- [YOUR TASK] In the data below, find each line containing the string "enough" and return it.

- [GIVEN ENTRIES]

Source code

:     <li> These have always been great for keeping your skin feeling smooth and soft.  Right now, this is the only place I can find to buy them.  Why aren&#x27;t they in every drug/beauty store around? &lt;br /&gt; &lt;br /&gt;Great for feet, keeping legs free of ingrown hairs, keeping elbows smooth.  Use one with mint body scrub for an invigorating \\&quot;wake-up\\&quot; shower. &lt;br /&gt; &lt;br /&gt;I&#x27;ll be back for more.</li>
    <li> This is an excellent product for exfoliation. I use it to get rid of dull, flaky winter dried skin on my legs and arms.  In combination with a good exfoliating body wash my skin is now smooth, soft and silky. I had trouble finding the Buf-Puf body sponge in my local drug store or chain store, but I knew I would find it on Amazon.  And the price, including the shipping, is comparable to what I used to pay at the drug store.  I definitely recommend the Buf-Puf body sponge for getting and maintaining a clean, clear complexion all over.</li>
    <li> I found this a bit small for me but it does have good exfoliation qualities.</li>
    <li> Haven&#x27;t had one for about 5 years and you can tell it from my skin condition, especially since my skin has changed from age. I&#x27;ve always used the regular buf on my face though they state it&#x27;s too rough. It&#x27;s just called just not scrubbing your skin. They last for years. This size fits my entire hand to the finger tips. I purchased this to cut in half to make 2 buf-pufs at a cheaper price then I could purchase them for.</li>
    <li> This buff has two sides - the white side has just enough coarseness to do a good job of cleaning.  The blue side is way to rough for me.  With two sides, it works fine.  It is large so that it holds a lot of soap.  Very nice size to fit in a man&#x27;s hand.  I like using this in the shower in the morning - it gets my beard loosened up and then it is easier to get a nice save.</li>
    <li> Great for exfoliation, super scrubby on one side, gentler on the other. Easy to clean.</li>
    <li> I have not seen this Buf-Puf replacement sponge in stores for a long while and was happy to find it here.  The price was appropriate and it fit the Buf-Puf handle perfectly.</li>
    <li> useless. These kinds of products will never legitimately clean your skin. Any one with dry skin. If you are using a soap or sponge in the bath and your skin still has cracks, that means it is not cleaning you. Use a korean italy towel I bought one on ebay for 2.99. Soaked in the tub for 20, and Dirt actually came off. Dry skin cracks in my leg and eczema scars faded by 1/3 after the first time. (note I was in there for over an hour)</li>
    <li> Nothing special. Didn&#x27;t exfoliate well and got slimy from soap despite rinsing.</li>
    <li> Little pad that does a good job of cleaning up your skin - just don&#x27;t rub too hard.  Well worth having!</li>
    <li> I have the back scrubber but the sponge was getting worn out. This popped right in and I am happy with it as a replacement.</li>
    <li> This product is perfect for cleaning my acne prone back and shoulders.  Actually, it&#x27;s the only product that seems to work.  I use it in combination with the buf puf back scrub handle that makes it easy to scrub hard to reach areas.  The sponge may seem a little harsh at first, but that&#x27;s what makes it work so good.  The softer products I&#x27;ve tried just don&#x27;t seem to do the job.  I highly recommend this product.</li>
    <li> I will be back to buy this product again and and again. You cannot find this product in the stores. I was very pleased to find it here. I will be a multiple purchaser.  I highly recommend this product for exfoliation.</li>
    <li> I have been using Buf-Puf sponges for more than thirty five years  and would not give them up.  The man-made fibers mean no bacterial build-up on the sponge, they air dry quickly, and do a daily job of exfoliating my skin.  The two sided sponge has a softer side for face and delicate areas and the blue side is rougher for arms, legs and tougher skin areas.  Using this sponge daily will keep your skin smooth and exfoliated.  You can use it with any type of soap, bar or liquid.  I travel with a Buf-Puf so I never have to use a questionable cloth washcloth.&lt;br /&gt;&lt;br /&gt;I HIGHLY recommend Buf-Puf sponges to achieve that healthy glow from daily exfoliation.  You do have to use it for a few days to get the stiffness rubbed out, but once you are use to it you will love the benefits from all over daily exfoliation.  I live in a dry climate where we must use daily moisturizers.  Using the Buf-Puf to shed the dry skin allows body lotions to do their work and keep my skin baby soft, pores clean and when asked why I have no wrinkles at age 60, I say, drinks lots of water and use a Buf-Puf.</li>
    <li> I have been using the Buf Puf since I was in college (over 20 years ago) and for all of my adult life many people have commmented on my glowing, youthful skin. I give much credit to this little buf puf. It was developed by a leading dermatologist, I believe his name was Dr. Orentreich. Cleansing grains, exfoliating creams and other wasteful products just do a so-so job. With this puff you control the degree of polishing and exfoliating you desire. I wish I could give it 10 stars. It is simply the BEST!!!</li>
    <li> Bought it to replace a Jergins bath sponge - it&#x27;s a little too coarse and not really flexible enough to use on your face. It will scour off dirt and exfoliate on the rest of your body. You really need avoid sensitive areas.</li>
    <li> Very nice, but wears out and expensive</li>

- [ANSWER BOX]
    <li> This buff has two sides - the white side has just enough coarseness to do a good job of cleaning.  The blue side is way to rough for me.  With two sides, it works fine.  It is large so that it holds a lot of soap.  Very nice size to fit in a man&#x27;s hand.  I like using this in the shower in the morning - it gets my beard loosened up and then it is easier to get a nice save.</li>
    <li> Bought it to replace a Jergins bath sponge - it&#x27;s a little too coarse and not really flexible enough to use on your face. It will scour off dirt and exfoliate on the rest of your body. You really need avoid sensitive areas.</li>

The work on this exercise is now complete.